The translucent resin layer 8 is in close contact with the glass substrate 1, the front side plate glass 2, and the peripheral sealing member 5. As the translucent resin layer 8, it is necessary to use a material that does not easily damage the solar cells 3 in the laminating step. Further, it is preferable to use a long-term deterioration even when exposed to high temperature and high humidity environment hardly occurs over the material from the viewpoint of resistance to weather resistance.

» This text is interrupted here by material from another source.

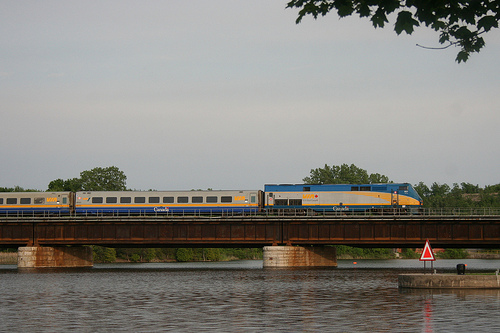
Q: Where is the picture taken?
A: A bridge.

  From such a viewpoint, as the resin material constituting the translucent resin layer 8, for example, a resin material containing ethylene vinyl acetate copolymer, polyvinyl butyral, silicon resin, or the like can be suitably used. These resin members have sufficient hardness at room temperature, and are brought into a state of low viscosity and high fluidity by heating during the lamination process. Therefore, since the resin member diffuses smoothly in the sealing portion, the translucent resin layer 8 can be uniformly formed in the sealing portion.

  In the present embodiment, in the laminating process in the sealing step, the pressure applied to the first laminate film 4 is constant, but the pressure may be increased stepwise. In this case, after applying the low pressure to the surface side plate glass 2 and heating and melting the first laminate film 4, strong pressure is applied to the surface side plate glass 2 to transmit the first laminate film 4. The layer can be laminated through the step of forming the conductive resin layer 8. When a strong pressure is applied to the surface side plate glass 2 from the beginning, the surface side plate glass 2 may break, but the possibility can be reduced by increasing the pressurizing force stepwise.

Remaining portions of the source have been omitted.